HS2: The headless chicken of UK infrastructure?

In 1945 a Colorado farmer named Lloyd Olsen went into his yard with an axe to kill one of his chickens for supper. However, he botched the execution and, whilst removing the cockerel’s head, he left the bulk of the bird’s brain stem intact.

The result was that the chicken – which subsequently became famous as Mike the Headless Chicken – was still able to walk, mount his perch, attempt to preen himself and (unsuccessfully) crow at the dawn. For eighteen months Mike (with help from Mr Olsen, who fed him using a pipette) toured county shows and rural fairs, earning $4,500 a month at the peak of his fame. Sadly, like so many celebrities, Mike met an ignominious end, choking to death in a motel in Phoenix in 1947.

At this point, if indeed you are still reading, you will be wondering why I have shared this bizarre and macabre story with you. My reasons are two fold – firstly, it is an amusing story that says a lot about what passed for entertainment in the USA before the advent of television and, secondly, it struck me that there were some useful parallels with the current debate over controversial rail project High Speed 2 (HS2).

HS2 currently gives every impression of being a project that has been politically decapitated. In the past week alone the Institute of Director’s has branded it “one grand folly”, the Institute of Economic Affairs has warned it could cost as much as £80 billion, former Chancellor Alistair Darling predicted that the project would rob the rest of the rail system of investment and shadow transport secretary Maria Eagle has indicated that a future Labour government would delay and redesign the scheme and, ultimately, scrap it if costs rose above £50 billion.

All this is a long way from the project’s inception in 2009, when it provided a rare source of cross-party consensus in pre-coalition UK politics. It was touted as the answer to the thorny issue of Heathrow expansion, the solution to the north-south divide and the UK’s belated response to two generations of underinvestment in rail infrastructure. Support for HS2 has been unravelling for some time. Conservative support has been undermined by grassroots disquiet over the project’s impact upon the communities and landscape along its route, particularly in true-blue heartlands like the Chilterns. Many Tories are deeply concerned about the ever-rising cost of the project and allegations of outdated assumptions in the Department of Transport’s calculations regarding the economic case for the project. In austerity Britain, there is little popular appetite for grand projects. That initial murmurings of opposition have grown to a cacophony and now both the Labour party and a major business organisation – two groups that one would expect to be staunch advocates – have joined that chorus of condemnation, present the clearest signs yet that work on this massive project may never begin.
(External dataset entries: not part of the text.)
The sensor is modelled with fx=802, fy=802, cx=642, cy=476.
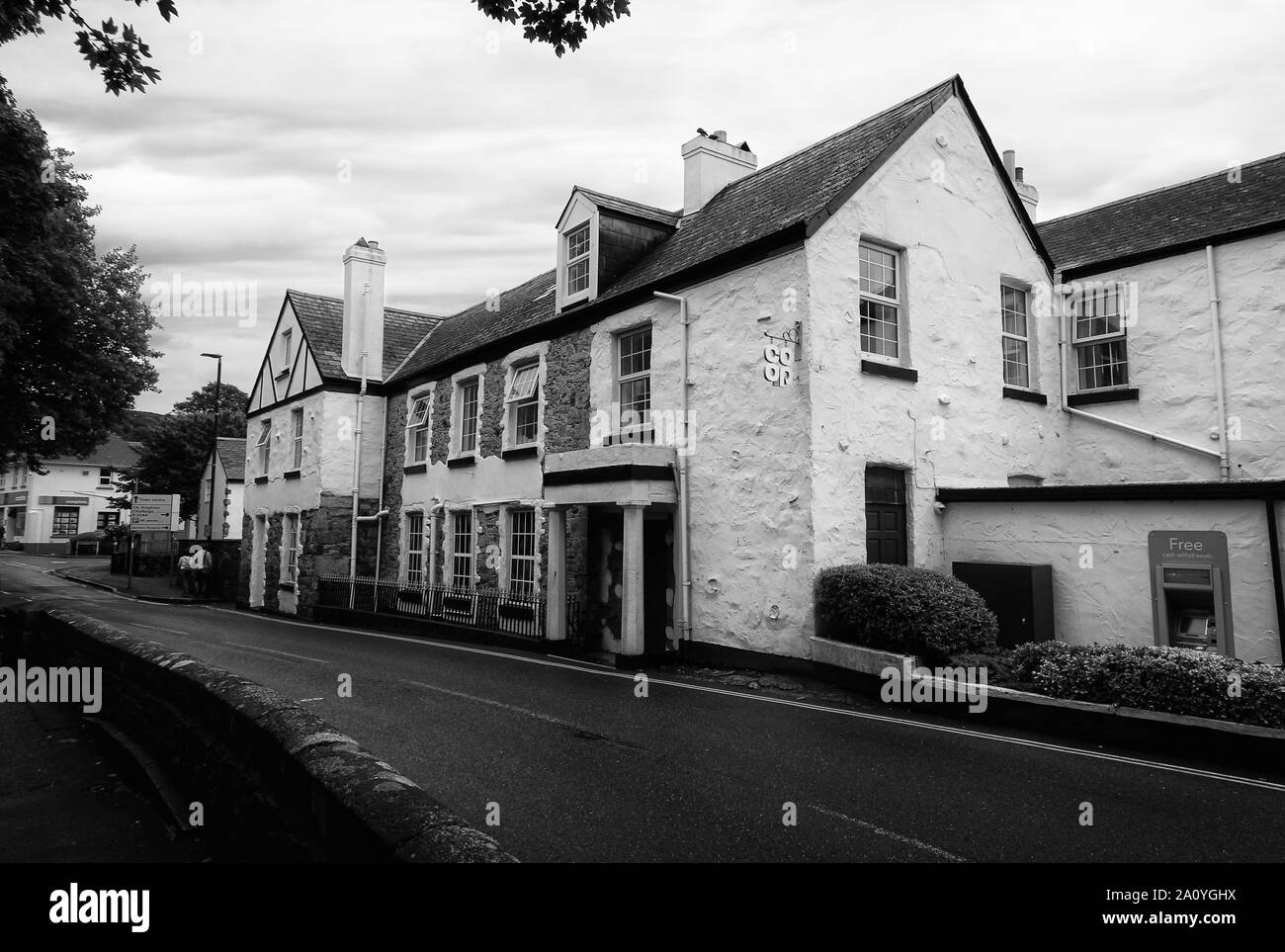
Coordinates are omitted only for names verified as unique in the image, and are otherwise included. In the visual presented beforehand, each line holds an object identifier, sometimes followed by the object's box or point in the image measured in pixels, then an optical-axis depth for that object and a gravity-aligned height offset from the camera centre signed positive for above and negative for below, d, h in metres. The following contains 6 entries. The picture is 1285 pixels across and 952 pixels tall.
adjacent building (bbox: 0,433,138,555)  62.34 +2.83
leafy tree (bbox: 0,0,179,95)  6.01 +3.66
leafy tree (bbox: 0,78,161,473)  19.52 +5.67
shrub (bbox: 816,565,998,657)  9.72 -1.00
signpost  27.59 +0.85
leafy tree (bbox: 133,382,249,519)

Of course, as the boss of Crossrail warned in the Telegraph yesterday, the failure of HS2 is a bad omen for other infrastructure projects in the UK. It displays a lack of national ambition and confidence and underlines just how far Britain has fallen since its industrial, 19th century heyday. Stephenson and Brunel are no doubt turning in the graves. But, like Mike the Headless Chicken, HS2 may present the illusion of life for some months yet.  If the project is to avoid finding itself in its own metaphorical motel in Phoenix, its proponents need to go on the offensive with a credible and costed case to justify investment in constrained times. It would be a great shame if a project so ambitious in its conception was to share such an ignominious fate.